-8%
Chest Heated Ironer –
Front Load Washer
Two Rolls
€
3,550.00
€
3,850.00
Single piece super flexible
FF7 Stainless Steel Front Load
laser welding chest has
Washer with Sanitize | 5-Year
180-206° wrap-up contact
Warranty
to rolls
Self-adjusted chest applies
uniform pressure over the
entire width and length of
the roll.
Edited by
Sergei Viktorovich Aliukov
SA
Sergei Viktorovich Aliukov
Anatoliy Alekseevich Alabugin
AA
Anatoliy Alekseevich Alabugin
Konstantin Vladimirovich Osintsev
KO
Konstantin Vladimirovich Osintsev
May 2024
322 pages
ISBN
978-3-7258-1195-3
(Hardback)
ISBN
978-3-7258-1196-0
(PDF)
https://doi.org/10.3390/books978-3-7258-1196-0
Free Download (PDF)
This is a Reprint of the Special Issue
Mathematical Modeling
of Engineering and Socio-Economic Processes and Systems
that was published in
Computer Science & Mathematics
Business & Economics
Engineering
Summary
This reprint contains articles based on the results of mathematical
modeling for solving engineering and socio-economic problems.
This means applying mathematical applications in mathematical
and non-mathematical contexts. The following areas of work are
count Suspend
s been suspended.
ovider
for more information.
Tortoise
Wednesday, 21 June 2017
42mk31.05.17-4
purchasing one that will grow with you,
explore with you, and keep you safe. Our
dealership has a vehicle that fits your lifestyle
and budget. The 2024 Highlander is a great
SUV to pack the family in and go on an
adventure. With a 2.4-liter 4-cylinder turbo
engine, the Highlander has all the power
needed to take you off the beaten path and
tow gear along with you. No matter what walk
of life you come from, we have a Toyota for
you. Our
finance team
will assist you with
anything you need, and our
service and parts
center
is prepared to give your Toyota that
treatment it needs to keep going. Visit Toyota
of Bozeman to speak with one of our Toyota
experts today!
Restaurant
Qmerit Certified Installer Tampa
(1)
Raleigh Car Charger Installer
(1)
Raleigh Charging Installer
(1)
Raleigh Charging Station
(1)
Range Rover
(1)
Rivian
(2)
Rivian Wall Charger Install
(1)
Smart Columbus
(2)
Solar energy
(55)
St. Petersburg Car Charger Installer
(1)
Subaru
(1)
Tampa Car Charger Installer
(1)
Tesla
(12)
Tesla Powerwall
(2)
┄┄┄┄┄┄┄┄┄┄┄┄┄┄┄┄┄┄┄┄
--- AIM OF THE TASK ---
The listing above must be transcribed exactly, line by line.

--- FINAL ANSWER ---
-8%
Chest Heated Ironer –
Front Load Washer
Two Rolls
€
3,550.00
€
3,850.00
Single piece super flexible
FF7 Stainless Steel Front Load
laser welding chest has
Washer with Sanitize | 5-Year
180-206° wrap-up contact
Warranty
to rolls
Self-adjusted chest applies
uniform pressure over the
entire width and length of
the roll.
Edited by
Sergei Viktorovich Aliukov
SA
Sergei Viktorovich Aliukov
Anatoliy Alekseevich Alabugin
AA
Anatoliy Alekseevich Alabugin
Konstantin Vladimirovich Osintsev
KO
Konstantin Vladimirovich Osintsev
May 2024
322 pages
ISBN
978-3-7258-1195-3
(Hardback)
ISBN
978-3-7258-1196-0
(PDF)
https://doi.org/10.3390/books978-3-7258-1196-0
Free Download (PDF)
This is a Reprint of the Special Issue
Mathematical Modeling
of Engineering and Socio-Economic Processes and Systems
that was published in
Computer Science & Mathematics
Business & Economics
Engineering
Summary
This reprint contains articles based on the results of mathematical
modeling for solving engineering and socio-economic problems.
This means applying mathematical applications in mathematical
and non-mathematical contexts. The following areas of work are
count Suspend
s been suspended.
ovider
for more information.
Tortoise
Wednesday, 21 June 2017
42mk31.05.17-4
purchasing one that will grow with you,
explore with you, and keep you safe. Our
dealership has a vehicle that fits your lifestyle
and budget. The 2024 Highlander is a great
SUV to pack the family in and go on an
adventure. With a 2.4-liter 4-cylinder turbo
engine, the Highlander has all the power
needed to take you off the beaten path and
tow gear along with you. No matter what walk
of life you come from, we have a Toyota for
you. Our
finance team
will assist you with
anything you need, and our
service and parts
center
is prepared to give your Toyota that
treatment it needs to keep going. Visit Toyota
of Bozeman to speak with one of our Toyota
experts today!
Restaurant
Qmerit Certified Installer Tampa
(1)
Raleigh Car Charger Installer
(1)
Raleigh Charging Installer
(1)
Raleigh Charging Station
(1)
Range Rover
(1)
Rivian
(2)
Rivian Wall Charger Install
(1)
Smart Columbus
(2)
Solar energy
(55)
St. Petersburg Car Charger Installer
(1)
Subaru
(1)
Tampa Car Charger Installer
(1)
Tesla
(12)
Tesla Powerwall
(2)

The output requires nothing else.